SEMARANG – Pemerintah Kota (Pemkot) Semarang membantah informasi yang menyebut bahwa Semarang belum memiliki Peraturan Daerah (Perda) tentang minimarket. Pihak pemkot mengeklaim telah memiliki perda yang mengatur tentang berdirinya minimarket tersebut. Hal itu diatur dan tertuang di dalam Perda Pertokoan Modern.

Kendati demikian, diakui bahwa Perda tersebut dibuat setelah perkembangan bisnis di bidang minimarket di Kota Semarang terlanjur menjamur. “Kalau ditanya apakah Semarang punya perda minimarket? Saya jawab punya. Namun judulnya memang bukan perda minimarket, tapi Perda Pertokoan Modern,” kata Kepala Bagian Hukum Pemerintah Kota Semarang, Abdul Haris, dihubungi Jawa Pos Radar Semarang, Selasa (12/1).

Dijelaskannya, Perda Pertokoan Modern tersebut telah ada dan disetujui oleh dewan pada 2013 lalu. Sedangkan pengaturannya dilakukan pada 2013 melalui Peraturan Wali Kota (Perwal). “Melalui Perwal itu diatur spesifikasi jarak minimarket dan lain-lain.

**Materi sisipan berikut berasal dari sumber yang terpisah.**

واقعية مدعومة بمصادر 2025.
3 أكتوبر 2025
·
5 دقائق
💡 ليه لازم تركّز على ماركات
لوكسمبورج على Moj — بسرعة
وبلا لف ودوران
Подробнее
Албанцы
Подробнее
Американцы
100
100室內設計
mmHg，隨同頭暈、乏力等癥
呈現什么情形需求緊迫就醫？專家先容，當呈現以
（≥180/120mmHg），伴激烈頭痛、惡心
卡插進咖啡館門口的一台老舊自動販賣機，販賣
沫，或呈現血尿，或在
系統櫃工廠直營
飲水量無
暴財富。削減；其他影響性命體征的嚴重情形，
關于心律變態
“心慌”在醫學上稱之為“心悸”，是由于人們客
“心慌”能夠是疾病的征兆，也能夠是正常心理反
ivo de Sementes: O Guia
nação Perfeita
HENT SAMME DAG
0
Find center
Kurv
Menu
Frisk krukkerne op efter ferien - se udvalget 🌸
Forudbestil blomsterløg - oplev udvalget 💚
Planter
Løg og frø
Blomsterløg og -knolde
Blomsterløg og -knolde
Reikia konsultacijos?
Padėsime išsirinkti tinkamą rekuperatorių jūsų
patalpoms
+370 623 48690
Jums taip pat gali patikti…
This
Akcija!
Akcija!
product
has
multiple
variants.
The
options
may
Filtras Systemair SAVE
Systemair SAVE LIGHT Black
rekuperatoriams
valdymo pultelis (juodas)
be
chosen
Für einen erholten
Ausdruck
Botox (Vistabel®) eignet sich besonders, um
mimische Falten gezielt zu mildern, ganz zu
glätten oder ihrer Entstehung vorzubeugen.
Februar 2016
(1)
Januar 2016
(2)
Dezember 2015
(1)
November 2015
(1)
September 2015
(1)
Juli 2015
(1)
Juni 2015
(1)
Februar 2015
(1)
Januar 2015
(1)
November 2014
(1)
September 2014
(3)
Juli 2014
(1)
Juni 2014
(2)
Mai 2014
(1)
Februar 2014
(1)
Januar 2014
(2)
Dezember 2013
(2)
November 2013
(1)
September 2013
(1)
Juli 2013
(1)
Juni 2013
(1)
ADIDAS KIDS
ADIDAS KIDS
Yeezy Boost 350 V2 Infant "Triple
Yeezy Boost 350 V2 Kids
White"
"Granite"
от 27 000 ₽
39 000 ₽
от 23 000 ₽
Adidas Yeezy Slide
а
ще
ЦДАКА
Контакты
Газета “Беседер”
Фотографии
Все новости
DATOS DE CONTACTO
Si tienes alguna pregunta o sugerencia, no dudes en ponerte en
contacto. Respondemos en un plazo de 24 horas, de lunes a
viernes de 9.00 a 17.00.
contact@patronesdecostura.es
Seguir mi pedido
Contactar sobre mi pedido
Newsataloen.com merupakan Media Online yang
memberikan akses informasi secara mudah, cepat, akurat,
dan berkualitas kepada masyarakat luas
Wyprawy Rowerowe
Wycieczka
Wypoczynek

Sedangkan kuota di tiap-tiap kelurahan telah diatur dalam keputusan wali kota pada 2015. Saya masih ingat betul itu,” terang Haris.

Perda Pertokoan Modern, lanjutnya, memang bukan secara eksplisit bicara minimarket. Akan tetapi aturan minimarket masuk dalam Perda Pertokoan Modern. Namun demikian, pihaknya mengakui bahwa perkembangan bisnis bidang minimarket telah menjamur terlebih dahulu, sedangkan perda tersebut baru dibuat belakangan. Sehingga perda tersebut saat ini memang hanya bisa membatasi terus berkembangnya minimarket, namun sudah banyak kios tradisional yang sudah terlanjut gulung tikar. “Minimarket sudah menjamur terlebih dahulu, sedangkan perda-nya baru ada belakangan ini,” katanya.

Bagaimana untuk melakukan penataan minimarket yang sudah terlanjut menjamur? Haris mengakui, bahwa itu menjadi kendala yang cukup sulit. “Untuk melakukan penataan atas menjamurnya minimarket, tentu dibutuhkan kebijakan-kebijakan. Karena memang telah menjamur terlebih dahulu,” katanya.